Era el 7 de agosto de 2002. Álvaro Uribe Vélez pronunciaba su primer discurso como gobernante. Y, mientras las palabras empezaban a desgastarse, ellos perdían a un grupo de buenos amigos por cuenta de un ataque terrorista. Aquí, en este encuadre milagroso tomado el día siguiente, vienen todos los féretros. El hombre de cachucha de Telecom trata de ver hacia dónde se dirige la procesión. La señora con la rosa en la mano trata de recordar por qué pasan las cosas que pasan. El niño con la medallita en el cuello no se atreve a reclamarle nada a las imágenes religiosas de la iglesia: prefiere llorar unos segundos después, a los pies del altar, porque a veces no queda otra salida que vencerse. Quizás, si nada lo saca de la vida que lleva (que es, según prueban estas imágenes, una vida en la que los amigos se mueren), haga parte de la última caravana que será obligada a abandonar El Cartucho en abril de 2005.

Esta comunidad errante, la de esta fotografía conseguida en el antiguo matadero de la ciudad, que no quiere oír nada de renovaciones urbanas ni de parques para el tercer milenio. Es un 26 de abril. Y sólo pretende acomodarse en ese potrero, al fin, después de haber sido expulsada de tantos territorios. Busca, más aún, seguir viviendo: colgarse los mismos collares de alambre que se cuelgan las personas de cualquier nivel social, perderse en una pipa de bazuco hecha con un esfero Kilométrico, sentarse en donde nadie (salvo el fotógrafo) pueda entorpecer la tranquilidad, dormir hasta que el hambre se confunda, cuidar a un perrito recién nacido al que se ha bautizado hace un momento, darle un beso emocionado al amor de la vida, cerrar un negocio con un apretón de manos (vender comida, adornos, cigarrillos) igual que en cualquier mercado del planeta, y reírse, reírse mucho, de las cosas de uno mismo, de no tener nada más que hacer en este mundo aparte de reírse, de los tipos que quieren tomarnos fotos de repente.      
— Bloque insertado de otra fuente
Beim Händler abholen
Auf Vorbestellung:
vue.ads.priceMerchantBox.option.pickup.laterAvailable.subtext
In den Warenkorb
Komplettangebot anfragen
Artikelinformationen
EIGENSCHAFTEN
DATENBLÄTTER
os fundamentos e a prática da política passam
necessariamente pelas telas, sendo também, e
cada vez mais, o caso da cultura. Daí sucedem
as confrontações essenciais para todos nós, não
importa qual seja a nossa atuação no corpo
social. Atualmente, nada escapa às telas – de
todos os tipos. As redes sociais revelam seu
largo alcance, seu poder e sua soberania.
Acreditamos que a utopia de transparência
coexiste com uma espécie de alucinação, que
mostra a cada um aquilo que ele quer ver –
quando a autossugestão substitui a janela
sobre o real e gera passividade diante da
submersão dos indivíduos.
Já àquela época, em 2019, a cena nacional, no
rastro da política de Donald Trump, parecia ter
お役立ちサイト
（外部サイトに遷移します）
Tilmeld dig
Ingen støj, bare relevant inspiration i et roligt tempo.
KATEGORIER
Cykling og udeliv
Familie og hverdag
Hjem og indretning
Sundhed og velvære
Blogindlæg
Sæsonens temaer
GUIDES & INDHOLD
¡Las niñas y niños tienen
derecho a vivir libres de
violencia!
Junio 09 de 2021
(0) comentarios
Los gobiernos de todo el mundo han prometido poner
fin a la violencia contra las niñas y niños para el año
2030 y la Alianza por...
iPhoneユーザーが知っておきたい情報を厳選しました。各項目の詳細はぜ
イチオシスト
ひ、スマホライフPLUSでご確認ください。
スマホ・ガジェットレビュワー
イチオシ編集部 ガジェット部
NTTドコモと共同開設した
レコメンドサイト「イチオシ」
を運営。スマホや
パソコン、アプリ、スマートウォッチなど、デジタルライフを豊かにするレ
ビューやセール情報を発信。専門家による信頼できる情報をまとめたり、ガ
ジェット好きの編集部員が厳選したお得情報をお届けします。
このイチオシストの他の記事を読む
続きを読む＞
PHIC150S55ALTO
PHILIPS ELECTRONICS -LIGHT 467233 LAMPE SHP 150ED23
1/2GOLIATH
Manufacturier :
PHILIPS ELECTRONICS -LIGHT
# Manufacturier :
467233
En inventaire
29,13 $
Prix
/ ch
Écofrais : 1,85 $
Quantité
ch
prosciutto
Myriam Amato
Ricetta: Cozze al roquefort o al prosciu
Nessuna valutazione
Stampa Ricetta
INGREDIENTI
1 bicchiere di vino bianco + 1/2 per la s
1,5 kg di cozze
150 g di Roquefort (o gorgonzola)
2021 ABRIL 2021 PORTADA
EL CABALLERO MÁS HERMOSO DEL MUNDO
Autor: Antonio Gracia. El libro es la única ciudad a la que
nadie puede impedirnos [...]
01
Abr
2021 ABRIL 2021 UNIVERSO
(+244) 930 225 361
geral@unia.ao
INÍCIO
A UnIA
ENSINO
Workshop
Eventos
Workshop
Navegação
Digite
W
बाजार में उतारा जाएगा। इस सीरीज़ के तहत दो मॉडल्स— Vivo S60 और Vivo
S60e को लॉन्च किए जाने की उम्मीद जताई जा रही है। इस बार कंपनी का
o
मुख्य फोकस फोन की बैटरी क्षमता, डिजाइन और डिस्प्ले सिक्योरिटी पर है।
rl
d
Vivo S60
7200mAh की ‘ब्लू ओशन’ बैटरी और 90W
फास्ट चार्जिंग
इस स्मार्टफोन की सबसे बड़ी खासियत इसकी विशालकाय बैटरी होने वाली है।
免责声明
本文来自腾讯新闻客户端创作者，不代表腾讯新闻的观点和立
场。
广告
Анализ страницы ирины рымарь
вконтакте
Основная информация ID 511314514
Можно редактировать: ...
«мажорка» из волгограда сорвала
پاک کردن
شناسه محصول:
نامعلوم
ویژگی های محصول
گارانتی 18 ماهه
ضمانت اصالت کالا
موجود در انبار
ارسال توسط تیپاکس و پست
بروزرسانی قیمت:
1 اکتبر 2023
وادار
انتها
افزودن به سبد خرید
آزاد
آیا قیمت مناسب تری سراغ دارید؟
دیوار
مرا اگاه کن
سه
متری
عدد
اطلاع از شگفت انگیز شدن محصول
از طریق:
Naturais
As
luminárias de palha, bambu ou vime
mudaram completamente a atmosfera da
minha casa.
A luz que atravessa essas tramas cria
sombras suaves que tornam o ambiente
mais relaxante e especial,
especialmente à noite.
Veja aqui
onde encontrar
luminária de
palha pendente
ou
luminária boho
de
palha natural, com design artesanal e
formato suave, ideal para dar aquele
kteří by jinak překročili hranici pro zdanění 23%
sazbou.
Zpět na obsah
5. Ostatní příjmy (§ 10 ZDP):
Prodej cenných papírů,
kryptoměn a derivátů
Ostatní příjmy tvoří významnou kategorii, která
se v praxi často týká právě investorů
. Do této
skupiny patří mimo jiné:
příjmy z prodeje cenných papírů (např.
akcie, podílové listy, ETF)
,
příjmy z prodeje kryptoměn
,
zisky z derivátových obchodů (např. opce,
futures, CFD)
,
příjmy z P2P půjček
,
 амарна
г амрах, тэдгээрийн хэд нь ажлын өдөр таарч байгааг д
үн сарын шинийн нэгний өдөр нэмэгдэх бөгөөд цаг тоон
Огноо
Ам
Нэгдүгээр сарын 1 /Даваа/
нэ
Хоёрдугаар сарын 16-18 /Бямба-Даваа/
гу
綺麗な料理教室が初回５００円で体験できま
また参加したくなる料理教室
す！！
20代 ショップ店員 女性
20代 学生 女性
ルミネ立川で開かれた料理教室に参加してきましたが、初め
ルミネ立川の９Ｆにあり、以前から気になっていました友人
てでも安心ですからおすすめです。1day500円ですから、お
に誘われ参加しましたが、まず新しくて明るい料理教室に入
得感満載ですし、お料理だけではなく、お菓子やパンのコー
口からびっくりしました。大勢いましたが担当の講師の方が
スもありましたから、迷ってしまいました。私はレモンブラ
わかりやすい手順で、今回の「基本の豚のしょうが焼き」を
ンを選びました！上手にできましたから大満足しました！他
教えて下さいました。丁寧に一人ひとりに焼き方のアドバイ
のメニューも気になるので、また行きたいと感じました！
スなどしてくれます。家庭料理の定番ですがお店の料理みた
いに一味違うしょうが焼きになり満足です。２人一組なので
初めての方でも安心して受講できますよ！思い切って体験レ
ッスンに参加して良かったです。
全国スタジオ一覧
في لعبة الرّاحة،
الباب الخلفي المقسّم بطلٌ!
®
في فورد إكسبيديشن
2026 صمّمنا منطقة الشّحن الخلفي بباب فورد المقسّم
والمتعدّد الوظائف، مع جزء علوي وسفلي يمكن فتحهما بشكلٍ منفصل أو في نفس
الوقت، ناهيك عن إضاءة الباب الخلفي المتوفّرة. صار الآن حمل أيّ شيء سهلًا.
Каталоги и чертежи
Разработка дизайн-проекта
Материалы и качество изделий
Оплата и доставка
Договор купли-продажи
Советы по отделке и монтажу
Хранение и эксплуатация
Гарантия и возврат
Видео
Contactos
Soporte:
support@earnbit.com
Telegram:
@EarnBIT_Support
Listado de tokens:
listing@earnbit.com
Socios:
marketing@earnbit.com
Es una vida. Una vida que ha existido desde el principio de los tiempos, desde Diógenes el cínico hasta el mendigo dibujado por Picasso, desde la vendedora de cerillas hasta el loco Cacanegra, desde el Joe Gould neoyorquino hasta el anciano indigente de esta brillante secuencia de fotografías. Tiene mucho que ver con la injusticia, la ceguera y la desvergüenza de las sociedades, por supuesto, pero sin duda tiene lo que tiene cualquier vida: las mismas preguntas sin resolver, las mismas necesidades primarias. Que una suma de imágenes logre decirnos esto sin jugar a aquella compasión que parte de la base de que es una lástima que los demás no vivan nuestra vida, que sin caer en exotismos ni chantajes nos ponga en evidencia una posible forma de estar en el mundo, es una prueba contundente del tipo de artista que es León Darío Peláez.

Un fotógrafo leal que sólo revela un retrato cuando consigue ponerse en los zapatos de su retratado. Un hombre que enseña a ver. Y salva a la realidad en su mirada.